_Stated goal_
Continue the passage about Shinola's Tribeca flagship store from the point where it stops.

_Source passage_
# # # # #
Detroit is synonymous with the decline and rebirth of American manufacturing. One of the poster companies for the city’s recent resurgence is Shinola. Established in 1907 as a shoeshine producer, Shinola was reinvented in 2011 by Bedrock Manufacturing, a venture capital firm, as a purveyor of leather goods, watches, and bicycles. Beyond its headquarters, factory, and flagship store in Detroit, Shinola has expanded with stores in London, Chicago, Washington, D.C., Minneapolis, and Los Angeles. 

Shinola recently opened a flagship store in New York’s Tribeca neighborhood, which has an industrial past turned fashionable, much like the brand itself. The company leased a 3,400-square-foot space in a historic building with an interior that had been stripped down to the brick walls. To reflect both Shinola’s past and present, New York–based Rockwell Group designed a retail space, cafe, showroom, and offices that combine new custom features by craftspeople with antiques to bring character back to the Tribeca building.
# # # # #
_Dataset rows_
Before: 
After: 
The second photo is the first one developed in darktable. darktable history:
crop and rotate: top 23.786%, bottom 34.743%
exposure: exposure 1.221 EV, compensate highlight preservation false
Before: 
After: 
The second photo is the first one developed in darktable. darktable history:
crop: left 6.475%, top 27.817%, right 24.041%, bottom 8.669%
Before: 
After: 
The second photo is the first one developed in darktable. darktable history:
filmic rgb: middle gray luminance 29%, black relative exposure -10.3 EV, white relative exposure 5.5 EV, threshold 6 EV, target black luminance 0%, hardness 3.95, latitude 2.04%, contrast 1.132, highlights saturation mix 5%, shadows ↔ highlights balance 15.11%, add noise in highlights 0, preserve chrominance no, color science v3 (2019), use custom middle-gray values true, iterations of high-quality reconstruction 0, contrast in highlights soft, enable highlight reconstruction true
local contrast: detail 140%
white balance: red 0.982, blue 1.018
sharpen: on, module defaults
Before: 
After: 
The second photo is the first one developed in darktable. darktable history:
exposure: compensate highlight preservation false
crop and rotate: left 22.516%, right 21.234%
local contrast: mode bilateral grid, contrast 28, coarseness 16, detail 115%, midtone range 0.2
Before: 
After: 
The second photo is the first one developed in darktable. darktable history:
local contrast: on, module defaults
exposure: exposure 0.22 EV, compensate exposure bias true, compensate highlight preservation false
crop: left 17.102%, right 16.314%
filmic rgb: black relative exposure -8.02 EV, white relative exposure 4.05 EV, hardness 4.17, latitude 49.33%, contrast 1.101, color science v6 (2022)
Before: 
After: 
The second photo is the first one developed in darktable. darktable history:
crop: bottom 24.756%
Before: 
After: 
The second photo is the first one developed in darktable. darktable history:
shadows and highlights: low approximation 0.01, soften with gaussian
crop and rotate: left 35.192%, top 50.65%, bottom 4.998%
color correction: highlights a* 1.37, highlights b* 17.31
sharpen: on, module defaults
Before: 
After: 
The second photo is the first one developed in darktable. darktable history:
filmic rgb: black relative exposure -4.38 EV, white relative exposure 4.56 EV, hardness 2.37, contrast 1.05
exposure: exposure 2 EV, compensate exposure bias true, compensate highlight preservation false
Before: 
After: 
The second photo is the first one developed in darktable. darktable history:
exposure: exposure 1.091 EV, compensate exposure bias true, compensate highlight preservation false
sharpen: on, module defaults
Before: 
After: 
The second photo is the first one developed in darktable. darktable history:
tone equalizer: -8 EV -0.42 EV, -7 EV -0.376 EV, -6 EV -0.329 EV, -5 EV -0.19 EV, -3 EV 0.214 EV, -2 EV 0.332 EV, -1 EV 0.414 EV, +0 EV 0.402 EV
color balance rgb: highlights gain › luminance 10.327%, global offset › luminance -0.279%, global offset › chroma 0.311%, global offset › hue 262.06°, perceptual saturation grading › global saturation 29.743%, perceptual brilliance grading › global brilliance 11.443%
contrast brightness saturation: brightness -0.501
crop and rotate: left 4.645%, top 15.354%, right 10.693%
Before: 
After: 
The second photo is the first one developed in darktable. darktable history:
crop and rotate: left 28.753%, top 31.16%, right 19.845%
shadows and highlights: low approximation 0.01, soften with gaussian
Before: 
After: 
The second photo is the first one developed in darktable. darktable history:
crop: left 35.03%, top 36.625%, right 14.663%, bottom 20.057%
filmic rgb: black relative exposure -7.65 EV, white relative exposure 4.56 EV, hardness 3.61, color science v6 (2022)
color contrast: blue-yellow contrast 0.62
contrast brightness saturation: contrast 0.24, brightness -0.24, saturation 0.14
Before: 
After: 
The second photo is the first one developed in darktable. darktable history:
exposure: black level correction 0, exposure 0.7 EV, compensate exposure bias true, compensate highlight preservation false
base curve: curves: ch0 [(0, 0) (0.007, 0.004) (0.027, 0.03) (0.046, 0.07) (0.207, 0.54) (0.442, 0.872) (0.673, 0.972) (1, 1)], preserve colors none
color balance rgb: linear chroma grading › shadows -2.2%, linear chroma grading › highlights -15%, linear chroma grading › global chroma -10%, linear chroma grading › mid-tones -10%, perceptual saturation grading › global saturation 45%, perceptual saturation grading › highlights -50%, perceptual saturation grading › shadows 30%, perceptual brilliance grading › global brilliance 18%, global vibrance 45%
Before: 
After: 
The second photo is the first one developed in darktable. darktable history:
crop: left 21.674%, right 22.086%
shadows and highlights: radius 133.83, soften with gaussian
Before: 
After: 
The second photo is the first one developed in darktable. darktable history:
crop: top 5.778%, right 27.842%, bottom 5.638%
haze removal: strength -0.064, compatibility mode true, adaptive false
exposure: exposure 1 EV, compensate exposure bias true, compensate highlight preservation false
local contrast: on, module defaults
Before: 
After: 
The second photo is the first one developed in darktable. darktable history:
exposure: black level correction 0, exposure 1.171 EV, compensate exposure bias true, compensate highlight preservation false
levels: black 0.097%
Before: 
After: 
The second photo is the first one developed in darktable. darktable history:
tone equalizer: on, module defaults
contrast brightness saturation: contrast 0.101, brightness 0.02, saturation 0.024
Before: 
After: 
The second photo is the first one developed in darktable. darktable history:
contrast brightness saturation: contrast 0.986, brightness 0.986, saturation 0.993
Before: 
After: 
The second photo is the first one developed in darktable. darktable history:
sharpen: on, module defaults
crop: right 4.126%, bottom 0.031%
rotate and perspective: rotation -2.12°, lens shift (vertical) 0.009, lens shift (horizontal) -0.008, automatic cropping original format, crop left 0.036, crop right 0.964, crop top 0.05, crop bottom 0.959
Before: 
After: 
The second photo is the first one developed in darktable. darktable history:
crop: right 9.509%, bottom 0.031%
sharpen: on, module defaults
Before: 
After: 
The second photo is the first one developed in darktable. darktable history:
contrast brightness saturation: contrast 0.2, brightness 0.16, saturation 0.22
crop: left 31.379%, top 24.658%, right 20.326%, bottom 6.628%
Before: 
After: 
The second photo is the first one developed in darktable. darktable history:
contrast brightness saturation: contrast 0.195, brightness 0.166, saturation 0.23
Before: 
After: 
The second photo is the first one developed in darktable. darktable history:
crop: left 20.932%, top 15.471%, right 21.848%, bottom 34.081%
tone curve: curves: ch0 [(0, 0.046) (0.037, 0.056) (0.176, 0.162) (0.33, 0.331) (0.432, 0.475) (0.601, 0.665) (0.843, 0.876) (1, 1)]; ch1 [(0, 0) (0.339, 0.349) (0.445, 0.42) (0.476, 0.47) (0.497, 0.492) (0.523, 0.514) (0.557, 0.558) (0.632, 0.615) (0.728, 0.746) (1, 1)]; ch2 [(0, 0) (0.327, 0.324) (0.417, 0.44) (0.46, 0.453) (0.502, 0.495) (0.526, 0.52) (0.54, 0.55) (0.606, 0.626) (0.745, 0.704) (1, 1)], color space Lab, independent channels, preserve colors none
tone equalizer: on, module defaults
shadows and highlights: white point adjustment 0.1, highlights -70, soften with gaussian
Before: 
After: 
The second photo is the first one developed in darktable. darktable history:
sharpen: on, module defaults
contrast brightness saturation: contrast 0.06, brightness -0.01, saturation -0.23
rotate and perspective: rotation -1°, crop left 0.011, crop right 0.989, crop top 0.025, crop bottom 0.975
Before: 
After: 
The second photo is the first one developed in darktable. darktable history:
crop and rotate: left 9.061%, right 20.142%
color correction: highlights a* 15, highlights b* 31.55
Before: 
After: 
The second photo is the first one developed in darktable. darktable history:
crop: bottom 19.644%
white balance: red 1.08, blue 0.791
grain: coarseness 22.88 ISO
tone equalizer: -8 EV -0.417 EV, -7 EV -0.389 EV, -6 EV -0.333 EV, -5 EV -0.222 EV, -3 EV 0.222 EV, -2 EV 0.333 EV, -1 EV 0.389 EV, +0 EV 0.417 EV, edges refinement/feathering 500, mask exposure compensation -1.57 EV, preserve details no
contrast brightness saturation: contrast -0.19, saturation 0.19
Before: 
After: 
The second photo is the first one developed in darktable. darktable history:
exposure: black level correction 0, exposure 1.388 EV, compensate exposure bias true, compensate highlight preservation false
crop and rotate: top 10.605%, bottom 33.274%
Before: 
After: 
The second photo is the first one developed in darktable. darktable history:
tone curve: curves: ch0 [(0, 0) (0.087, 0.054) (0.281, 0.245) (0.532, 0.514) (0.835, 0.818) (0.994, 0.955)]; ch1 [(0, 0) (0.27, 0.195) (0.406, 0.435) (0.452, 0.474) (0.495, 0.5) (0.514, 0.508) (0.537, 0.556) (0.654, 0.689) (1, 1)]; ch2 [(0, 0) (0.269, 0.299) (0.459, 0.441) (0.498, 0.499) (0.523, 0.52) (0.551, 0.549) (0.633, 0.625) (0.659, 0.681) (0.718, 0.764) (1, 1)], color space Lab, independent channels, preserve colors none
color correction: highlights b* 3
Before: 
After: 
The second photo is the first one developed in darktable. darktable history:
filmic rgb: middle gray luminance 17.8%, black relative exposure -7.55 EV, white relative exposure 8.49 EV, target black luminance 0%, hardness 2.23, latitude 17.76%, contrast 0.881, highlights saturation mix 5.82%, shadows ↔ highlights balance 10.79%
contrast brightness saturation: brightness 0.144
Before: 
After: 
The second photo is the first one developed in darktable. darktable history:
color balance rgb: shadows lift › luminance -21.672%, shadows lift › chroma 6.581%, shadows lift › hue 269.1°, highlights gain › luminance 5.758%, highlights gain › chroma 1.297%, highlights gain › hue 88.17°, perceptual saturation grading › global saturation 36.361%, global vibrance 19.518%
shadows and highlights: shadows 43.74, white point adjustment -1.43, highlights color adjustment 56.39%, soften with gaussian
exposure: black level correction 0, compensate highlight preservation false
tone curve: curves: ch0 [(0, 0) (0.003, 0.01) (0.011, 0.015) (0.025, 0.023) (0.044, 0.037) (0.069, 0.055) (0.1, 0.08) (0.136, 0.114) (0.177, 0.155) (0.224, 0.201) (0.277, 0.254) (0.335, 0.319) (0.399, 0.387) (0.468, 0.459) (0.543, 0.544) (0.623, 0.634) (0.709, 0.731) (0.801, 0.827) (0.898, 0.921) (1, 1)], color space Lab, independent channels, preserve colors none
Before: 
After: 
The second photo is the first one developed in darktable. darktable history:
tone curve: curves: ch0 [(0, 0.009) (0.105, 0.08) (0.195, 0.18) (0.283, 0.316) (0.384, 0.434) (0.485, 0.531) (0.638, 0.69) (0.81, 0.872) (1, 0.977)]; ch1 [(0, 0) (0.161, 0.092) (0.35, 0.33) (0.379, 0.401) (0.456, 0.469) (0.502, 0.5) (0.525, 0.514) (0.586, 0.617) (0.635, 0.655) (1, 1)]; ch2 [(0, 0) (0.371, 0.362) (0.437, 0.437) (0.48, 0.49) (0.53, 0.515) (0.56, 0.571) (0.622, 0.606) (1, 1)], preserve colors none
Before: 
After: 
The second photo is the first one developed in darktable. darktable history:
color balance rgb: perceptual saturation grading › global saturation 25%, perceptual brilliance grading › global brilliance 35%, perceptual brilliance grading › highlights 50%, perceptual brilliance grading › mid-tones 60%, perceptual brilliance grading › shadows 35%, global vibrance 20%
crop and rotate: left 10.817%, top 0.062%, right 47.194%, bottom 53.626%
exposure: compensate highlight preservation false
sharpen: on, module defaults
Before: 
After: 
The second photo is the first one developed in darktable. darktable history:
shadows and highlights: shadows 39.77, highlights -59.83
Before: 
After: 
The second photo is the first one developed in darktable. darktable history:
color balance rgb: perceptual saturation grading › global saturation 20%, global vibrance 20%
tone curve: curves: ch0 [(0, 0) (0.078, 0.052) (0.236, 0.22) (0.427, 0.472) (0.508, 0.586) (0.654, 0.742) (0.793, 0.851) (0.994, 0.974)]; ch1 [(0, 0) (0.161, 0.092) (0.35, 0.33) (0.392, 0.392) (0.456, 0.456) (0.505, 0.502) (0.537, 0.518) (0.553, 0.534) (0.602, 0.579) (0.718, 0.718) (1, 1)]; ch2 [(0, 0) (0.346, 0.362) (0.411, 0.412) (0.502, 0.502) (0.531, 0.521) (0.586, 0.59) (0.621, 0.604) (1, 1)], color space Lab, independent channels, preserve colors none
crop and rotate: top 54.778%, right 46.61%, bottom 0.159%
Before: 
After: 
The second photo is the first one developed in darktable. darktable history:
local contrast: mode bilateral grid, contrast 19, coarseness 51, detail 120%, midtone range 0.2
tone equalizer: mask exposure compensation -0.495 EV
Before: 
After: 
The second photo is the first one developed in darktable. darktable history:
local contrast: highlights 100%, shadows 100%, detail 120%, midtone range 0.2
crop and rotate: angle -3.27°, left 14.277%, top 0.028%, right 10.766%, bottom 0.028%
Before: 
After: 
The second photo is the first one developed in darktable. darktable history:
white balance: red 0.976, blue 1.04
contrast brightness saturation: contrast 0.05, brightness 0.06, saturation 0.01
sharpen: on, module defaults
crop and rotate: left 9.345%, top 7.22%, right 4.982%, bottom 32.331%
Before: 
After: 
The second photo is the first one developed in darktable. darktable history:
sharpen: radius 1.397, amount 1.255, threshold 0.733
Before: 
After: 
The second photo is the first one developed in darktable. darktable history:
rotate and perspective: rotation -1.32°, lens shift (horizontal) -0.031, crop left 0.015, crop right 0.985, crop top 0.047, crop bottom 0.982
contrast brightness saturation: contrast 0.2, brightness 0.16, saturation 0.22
# # # # #
_Answer to this task_
“It was important for us to stay true to the Tribeca neighborhood and retain the original design integrity from when it was first built,” says Daniel Caudill, creative director at Shinola. Greg Keffer, principal and studio leader at Rockwell Group, echoes that sentiment: “Shinola is known for its details and craft, and we tried to emphasize that in the store design.” He adds, however, that “the challenge was how to make this new space feel like something old and familiar, harkening back to the industrial age when American craft was strong.” 

Guests enter through the refurbished storefront initially into a 400-square-foot coffee bar and newsstand operated by local restaurant The Smile. The cafe is lined with a custom Brazilian walnut bar, millwork, and glass display cases made by Walter’s Custom Cabinetry. Antiques—such as valet tables, Adjustrite stools, and a pastry case from France—contribute to the cafe’s laid-back ambiance. Mercury Glass X-ray light fixtures restored by Curtis Lighting hang above tables, and fixtures by Comasco made with salvaged naval junction boxes illuminate the coffee bar.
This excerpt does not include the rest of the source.